— Task directions —
What lines in this listing contain the string "picture"? Report each one by copying it.

*** Opening of Dataset records ***

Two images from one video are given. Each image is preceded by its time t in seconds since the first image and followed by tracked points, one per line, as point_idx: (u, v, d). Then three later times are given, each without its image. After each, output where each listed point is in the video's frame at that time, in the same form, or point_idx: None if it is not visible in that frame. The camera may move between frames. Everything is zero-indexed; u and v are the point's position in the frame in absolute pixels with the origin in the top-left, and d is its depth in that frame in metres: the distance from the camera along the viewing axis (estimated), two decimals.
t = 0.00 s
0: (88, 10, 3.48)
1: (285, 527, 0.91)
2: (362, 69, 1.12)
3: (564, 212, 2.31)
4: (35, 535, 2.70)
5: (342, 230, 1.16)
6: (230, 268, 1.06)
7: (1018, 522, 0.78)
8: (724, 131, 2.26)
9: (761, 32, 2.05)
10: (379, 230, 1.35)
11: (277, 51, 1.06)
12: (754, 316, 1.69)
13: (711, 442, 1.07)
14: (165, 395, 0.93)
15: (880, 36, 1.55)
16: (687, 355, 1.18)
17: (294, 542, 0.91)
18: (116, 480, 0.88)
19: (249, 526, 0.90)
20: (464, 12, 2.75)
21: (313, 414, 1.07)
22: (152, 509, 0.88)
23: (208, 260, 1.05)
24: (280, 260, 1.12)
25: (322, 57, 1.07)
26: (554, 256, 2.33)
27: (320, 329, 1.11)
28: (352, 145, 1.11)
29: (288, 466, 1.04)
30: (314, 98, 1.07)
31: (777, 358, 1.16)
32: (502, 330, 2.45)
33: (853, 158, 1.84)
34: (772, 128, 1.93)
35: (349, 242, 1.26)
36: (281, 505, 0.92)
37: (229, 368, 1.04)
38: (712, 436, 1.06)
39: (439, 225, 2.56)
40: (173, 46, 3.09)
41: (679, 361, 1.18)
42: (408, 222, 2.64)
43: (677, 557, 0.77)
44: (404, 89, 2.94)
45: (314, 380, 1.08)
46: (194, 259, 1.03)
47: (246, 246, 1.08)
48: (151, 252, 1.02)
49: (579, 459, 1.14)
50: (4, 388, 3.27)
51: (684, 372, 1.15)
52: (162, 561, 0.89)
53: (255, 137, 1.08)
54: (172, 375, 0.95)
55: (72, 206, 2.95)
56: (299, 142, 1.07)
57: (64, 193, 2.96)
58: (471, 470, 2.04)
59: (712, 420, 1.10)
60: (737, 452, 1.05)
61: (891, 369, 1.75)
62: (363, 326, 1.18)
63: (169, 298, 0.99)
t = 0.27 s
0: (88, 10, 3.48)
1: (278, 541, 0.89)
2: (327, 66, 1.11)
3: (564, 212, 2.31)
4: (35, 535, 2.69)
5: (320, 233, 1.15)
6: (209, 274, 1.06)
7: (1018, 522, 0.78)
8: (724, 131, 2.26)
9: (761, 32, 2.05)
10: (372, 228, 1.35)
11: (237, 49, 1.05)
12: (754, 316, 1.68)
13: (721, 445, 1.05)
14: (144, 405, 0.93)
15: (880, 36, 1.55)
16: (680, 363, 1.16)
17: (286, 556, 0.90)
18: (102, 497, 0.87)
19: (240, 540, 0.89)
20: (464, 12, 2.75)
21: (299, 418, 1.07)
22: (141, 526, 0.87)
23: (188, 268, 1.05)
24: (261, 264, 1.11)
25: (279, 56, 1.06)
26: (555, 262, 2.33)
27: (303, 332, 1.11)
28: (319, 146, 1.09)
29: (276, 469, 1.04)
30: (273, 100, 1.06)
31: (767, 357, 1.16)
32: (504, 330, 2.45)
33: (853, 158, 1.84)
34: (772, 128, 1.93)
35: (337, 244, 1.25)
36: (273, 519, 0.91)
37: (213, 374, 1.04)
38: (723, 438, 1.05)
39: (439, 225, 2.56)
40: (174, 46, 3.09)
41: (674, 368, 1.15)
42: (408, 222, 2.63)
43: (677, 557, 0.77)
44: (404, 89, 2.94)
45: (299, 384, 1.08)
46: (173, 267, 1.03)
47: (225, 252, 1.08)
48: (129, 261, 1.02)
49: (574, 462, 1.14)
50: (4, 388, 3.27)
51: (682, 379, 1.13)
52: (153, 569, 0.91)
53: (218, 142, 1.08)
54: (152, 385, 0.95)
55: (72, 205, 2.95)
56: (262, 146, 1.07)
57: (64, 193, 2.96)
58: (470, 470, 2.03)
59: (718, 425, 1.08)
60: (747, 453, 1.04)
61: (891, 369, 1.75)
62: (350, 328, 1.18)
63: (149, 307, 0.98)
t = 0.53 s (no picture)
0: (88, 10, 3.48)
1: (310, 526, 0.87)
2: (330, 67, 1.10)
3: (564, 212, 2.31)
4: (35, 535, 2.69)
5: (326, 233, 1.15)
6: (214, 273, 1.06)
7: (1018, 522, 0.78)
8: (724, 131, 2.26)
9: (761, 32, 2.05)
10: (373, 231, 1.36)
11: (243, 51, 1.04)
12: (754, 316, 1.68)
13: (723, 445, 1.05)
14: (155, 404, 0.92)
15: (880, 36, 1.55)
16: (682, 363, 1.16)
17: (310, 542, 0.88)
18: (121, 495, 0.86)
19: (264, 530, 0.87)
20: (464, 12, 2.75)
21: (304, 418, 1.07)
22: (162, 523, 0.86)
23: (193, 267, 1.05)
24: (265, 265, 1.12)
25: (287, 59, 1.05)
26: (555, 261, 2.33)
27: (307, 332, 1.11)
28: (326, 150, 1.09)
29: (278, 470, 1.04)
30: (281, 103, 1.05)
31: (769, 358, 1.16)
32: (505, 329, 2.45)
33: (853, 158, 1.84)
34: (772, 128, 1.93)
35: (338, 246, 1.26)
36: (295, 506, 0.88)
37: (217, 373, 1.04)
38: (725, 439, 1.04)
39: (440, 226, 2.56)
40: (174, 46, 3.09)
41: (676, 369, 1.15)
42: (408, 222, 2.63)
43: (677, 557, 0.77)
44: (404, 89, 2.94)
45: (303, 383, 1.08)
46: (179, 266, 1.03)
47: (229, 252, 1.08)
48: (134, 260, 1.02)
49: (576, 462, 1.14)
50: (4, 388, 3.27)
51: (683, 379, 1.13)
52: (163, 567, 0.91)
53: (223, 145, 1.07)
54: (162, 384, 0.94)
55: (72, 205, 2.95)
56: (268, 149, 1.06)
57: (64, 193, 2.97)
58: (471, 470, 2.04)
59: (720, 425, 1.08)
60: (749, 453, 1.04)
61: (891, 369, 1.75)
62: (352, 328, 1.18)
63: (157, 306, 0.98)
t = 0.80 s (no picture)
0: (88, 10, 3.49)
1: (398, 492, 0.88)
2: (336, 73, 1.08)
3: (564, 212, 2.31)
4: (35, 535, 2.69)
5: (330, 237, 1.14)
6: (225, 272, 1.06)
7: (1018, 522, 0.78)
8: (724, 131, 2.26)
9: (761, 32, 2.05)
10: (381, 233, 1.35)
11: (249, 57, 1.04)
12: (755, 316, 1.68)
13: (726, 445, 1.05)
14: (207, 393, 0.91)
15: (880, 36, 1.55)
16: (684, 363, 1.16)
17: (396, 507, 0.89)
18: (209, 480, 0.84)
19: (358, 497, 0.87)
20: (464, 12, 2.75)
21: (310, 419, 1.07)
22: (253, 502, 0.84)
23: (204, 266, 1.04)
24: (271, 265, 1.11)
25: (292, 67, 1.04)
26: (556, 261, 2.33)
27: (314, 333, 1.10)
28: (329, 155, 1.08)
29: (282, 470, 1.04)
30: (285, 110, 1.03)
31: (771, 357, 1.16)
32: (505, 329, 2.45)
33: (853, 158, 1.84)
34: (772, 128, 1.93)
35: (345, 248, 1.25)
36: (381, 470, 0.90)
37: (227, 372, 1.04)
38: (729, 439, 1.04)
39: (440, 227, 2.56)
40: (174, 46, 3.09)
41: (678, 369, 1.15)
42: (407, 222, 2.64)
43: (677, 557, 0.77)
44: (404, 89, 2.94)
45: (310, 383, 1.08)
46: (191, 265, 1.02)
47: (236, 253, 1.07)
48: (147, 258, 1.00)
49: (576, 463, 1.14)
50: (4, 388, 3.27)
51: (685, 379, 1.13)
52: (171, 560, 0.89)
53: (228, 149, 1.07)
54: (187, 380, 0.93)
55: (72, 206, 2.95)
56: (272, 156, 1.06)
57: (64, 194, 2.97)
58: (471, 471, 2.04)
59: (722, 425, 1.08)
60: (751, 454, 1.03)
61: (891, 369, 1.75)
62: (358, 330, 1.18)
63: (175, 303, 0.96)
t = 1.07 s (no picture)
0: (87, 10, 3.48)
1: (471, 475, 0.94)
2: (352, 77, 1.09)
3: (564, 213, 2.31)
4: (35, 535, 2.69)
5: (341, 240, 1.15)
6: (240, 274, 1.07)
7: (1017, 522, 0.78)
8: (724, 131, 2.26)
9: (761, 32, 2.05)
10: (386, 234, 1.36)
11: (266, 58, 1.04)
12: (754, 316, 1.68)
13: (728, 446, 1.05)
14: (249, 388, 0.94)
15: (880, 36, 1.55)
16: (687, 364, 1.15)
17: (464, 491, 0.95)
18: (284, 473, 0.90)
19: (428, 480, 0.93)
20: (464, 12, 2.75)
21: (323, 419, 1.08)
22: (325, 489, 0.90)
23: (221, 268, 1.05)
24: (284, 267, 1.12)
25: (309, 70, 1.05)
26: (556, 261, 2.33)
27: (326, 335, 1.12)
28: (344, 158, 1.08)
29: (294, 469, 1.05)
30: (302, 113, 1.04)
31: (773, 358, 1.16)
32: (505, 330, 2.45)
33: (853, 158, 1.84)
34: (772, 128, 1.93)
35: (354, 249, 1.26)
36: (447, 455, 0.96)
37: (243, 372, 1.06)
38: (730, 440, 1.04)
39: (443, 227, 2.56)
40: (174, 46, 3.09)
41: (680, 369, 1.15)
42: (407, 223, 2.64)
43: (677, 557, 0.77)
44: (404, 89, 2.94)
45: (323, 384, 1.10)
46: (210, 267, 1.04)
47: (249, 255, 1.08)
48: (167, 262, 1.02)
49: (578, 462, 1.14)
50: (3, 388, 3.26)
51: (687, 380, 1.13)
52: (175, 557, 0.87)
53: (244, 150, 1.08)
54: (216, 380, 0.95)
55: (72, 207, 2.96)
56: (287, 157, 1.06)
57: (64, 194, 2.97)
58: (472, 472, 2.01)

*** Close of Dataset records ***

— Written response —
t = 0.53 s (no picture)
t = 0.80 s (no picture)
t = 1.07 s (no picture)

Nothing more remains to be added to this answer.